One theory I had was that they are actually annotations so I used the PdfAnnotationEditor.ExtractAnnotations() method and found that the page has 4 WatermarkAnnotations which correponds to the 4 unselectable lines of text in the margin, but the annotations all have Contents == null. Could I be using the Annotations wrong? (I also tried two other PDF libraries with the same result)

Any ideas to what could be the issue here?
Is there maybe some other place (other than page content or annotation content) that text can be located?

The text in question is repeated across several pages. Could it be stored somewhere else in the document than on the page level? I’m not really familiar with the PDF format, so not sure what is possible.
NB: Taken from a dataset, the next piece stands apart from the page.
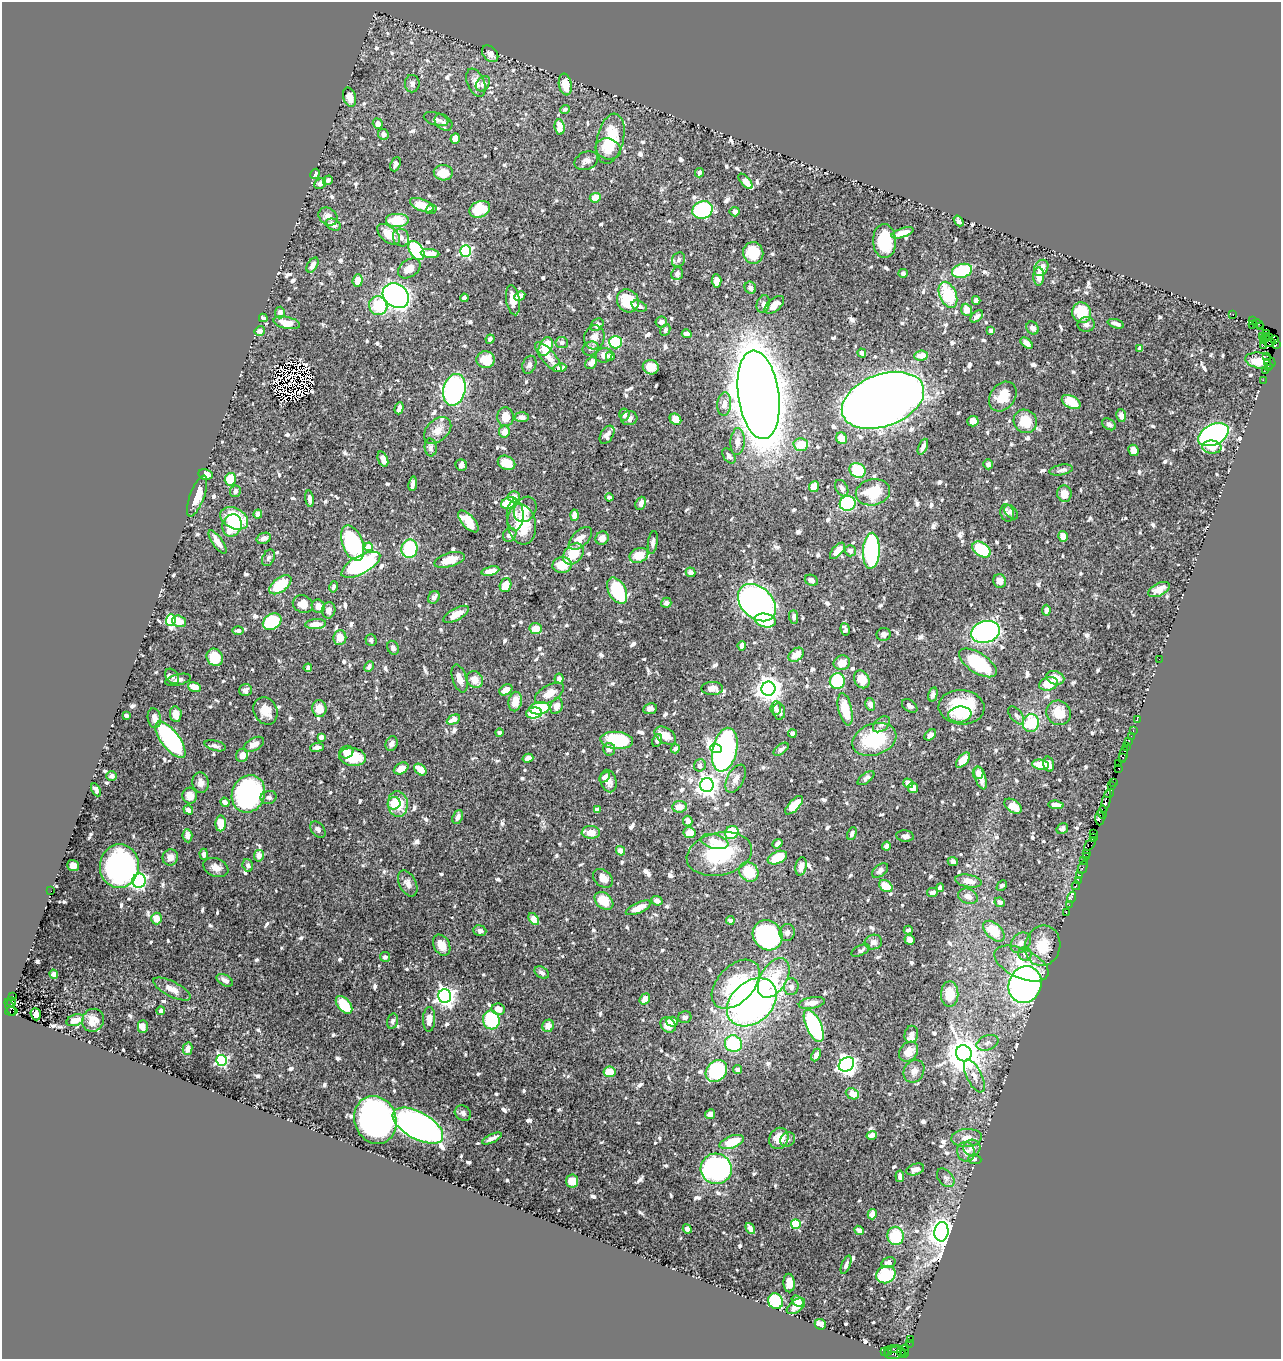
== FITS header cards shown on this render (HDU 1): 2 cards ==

Here is some example code of what I’m doing:

    public void GetText(string path, int pageNumber)
    {
        var pdf = new Aspose.Pdf.Document(path);
        var page = pdf.Pages[pageNumber];

        var ab = new TextAbsorber();
        ab.Visit(page);

        var pageText = ab.Text;
        
        var ae = new PdfAnnotationEditor();
        ae.BindPdf(pdf);
        var annotations = ae.ExtractAnnotations(pageNumber, pageNumber, new[] { AnnotationType.FreeText, AnnotationType.Text, AnnotationType.Watermark });

        var at = annotations.Select(a => $"{a.AnnotationType}: '{a.Contents}'");
        var annotationText = string.Join(Environment.NewLine, at);
    }

Running this method results in the pageText variable containing the “normal” text but not the 4 lines in the margin.
The annotationText variable has the following value:

Watermark: ''
Watermark: ''
Watermark: ''
Watermark: ''

Hi
I am also working on a PDF data extraction project and we were planning to use Aspose for this, but I encountered the same problem as above when testing with a trial license. The content for annotations is always null.

Is there any progress on this issue? Or is there a workaround/another way to get the text from annotations?
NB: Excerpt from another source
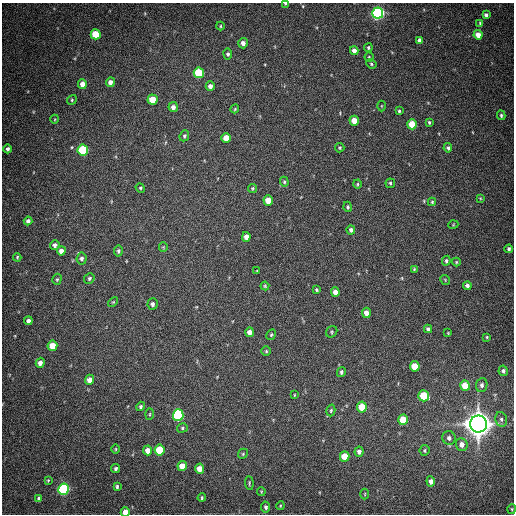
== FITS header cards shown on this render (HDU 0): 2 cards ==
NAXIS1  =                  512
NAXIS2  =                  512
Update: I tried extracting the annotations with a couple of other pdf tools, and they also gave empty annotation contents. So maybe my problem is not related to this issue.

@rbwbstp

Would you kindly share your sample PDF document with us as well so that we can test the scenario in our environment and address it accordingly.

Hi
Unfortunately the PDFs are confidential so I can’t give samples.

@rbwbstp

We are afraid that we cannot share our feedback without testing the scenario in our environment. In order to investigate and determine the issue cause, we need sample PDF document. In case you cannot share it publicly, you can share it in a private message as shown in the attached image. We assure you that we do not disclose or share your files with anyone and we remove them from our system once issue is investigated. image.png (16.1 KB)

I understand. I will check to see if I can find some part of a document which has this issue that can be shared. But these documents comes from a client of my client, so I can’t make that decision myself.

@rbwbstp

Sure, please take your time to gather the sample PDF and share with us so that we can further proceed to assist you accordingly.
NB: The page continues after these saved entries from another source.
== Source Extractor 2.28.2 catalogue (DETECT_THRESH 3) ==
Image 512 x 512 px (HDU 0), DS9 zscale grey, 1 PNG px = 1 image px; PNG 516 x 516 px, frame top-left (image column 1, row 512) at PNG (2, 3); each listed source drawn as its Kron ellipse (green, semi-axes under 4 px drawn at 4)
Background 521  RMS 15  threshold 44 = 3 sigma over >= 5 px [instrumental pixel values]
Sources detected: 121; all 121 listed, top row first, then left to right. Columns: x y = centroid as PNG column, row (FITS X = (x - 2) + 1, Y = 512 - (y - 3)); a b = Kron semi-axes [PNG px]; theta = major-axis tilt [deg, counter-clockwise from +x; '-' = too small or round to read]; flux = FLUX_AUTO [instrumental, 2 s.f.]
I have now sent you a sample PDF in a private message as you suggested, containing just one of the pages where I am unable to extract all the text. The TextAbsorber only returns two lines of text (and some whitespace) for this document (the text in the center of the page), and not the four lines of text out in the margins.

The PdfAnnotationsEditor returns 4 watermark annotations, but they all have Contents == null

@rbwbstp

We have opened the following new ticket(s) in our internal issue tracking system and will deliver their fixes according to the terms mentioned in Free Support Policies.

Issue ID(s): PDFNET-54562

You can obtain Paid Support Services if you need support on a priority basis, along with the direct access to our Paid Support management team.